Rusty-You basically covered it. You could try a jet-pack


----------



## TJ Paint (Jun 18, 2009)

Tire innertube around the waist.


----------



## ezpaintks (Mar 8, 2010)

High Stepper work boards platforms....these things have saved my a$$, I have 2 they can be hooked together and/or have a brace to mount on the roof. Great for when you have to be in the same spot cutting in.


----------



## scottjr (Jan 14, 2012)

Just got done a job where I had to paint trim at a difficult location and used a pivit and ladder.









The pivit has good traction but may need to shoot some screws for added safety.


----------



## TJ Paint (Jun 18, 2009)

scottjr said:


> Just got done a job where I had to paint trim at a difficult location and used a pivit and ladder.
> 
> View attachment 10796
> 
> ...


extension ladder with hooks might be easier. I would consider that.


----------



## scottjr (Jan 14, 2012)

TJ Paint said:


> extension ladder with hooks might be easier. I would consider that.

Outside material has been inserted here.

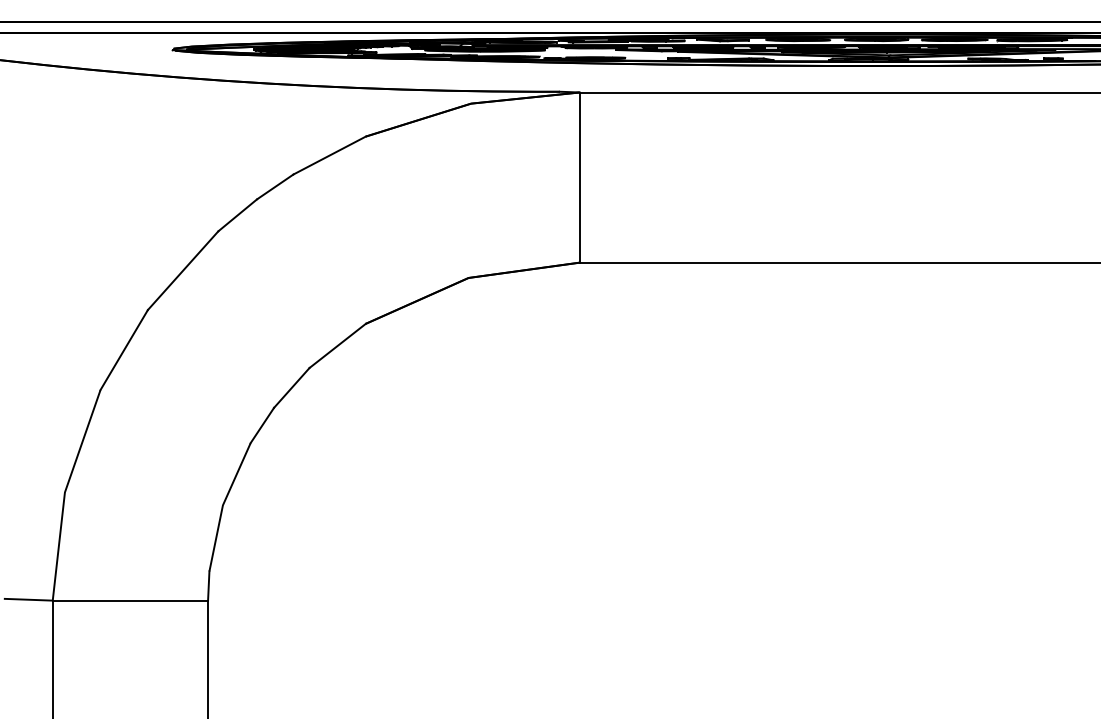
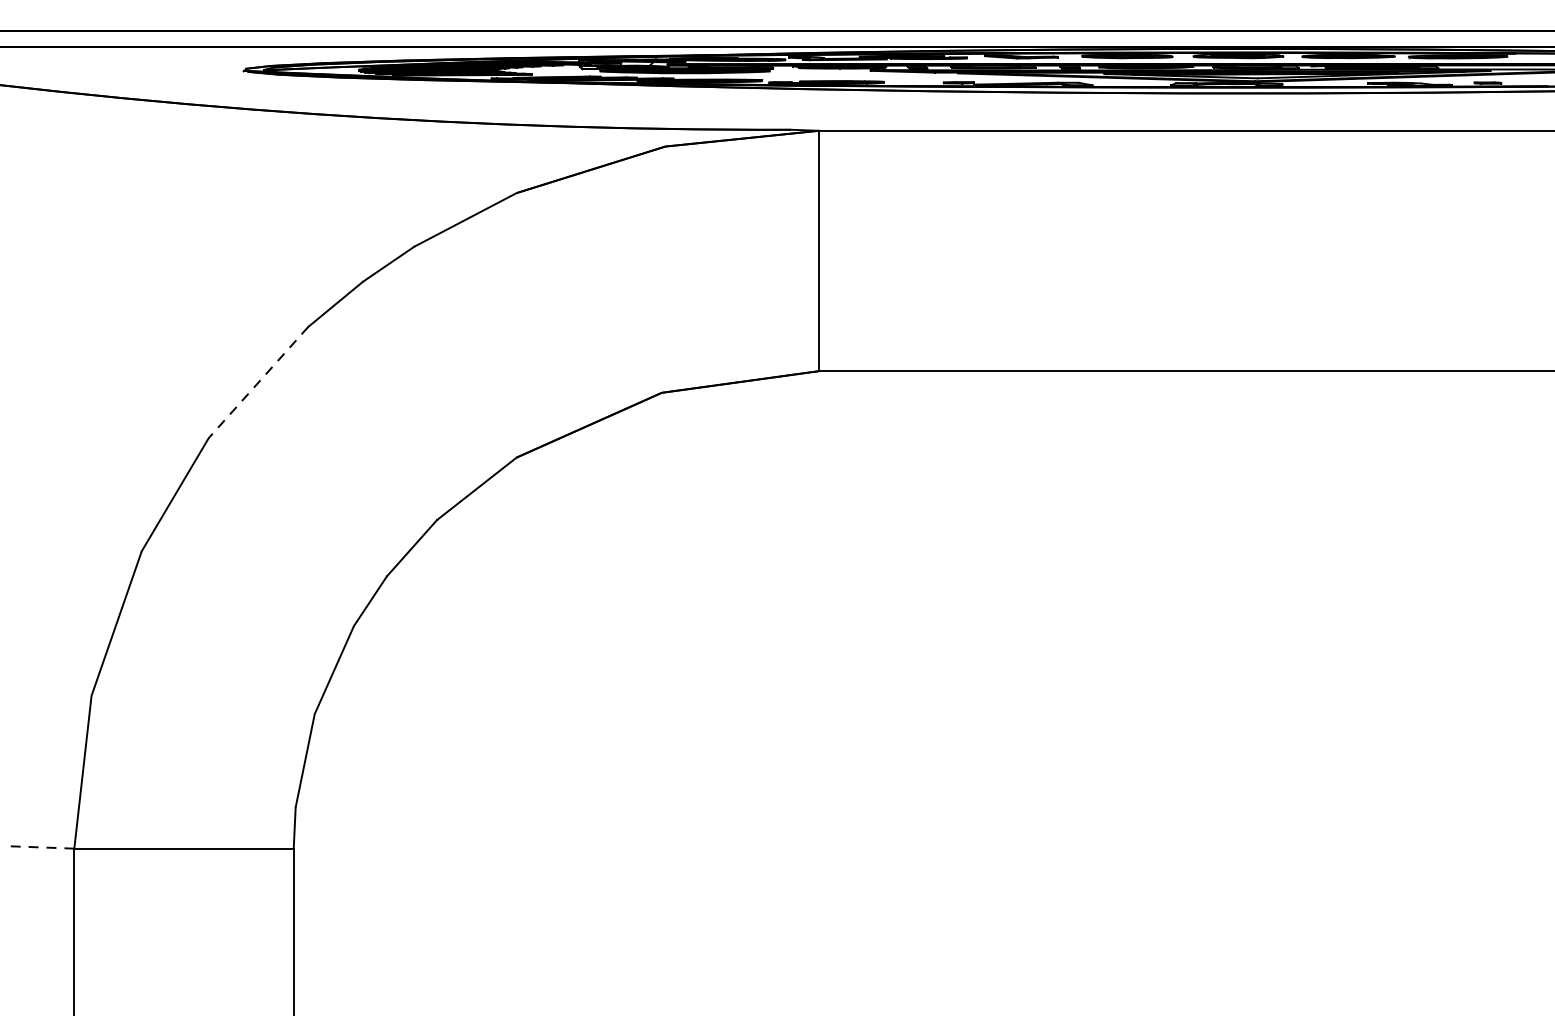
line: (183, 270) -> (259, 382), solid -> dashed
line: (28, 599) -> (40, 847), solid -> dashed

I had an extension ladder with ladder hook up on the roof so I could position the pivit. The peak was too high to reach just from standing on the roof.


----------



## South-FL-Painter (Jan 17, 2012)

roofing brackets with plank boards works pretty well.But you need as well ladder leg stabilizers


----------



## gabe (Apr 20, 2012)

What we have done on that situation (picture) I put a chicken ladder on roof (has hook on top') then put extension ladder on wall with a ladder jack, then put pick from ladder to chicken ladder, tie pick to chicken ladder. I have even put a small extension ladder on the pick. I would also have a harness and rope for back up.what we do for a buck.


----------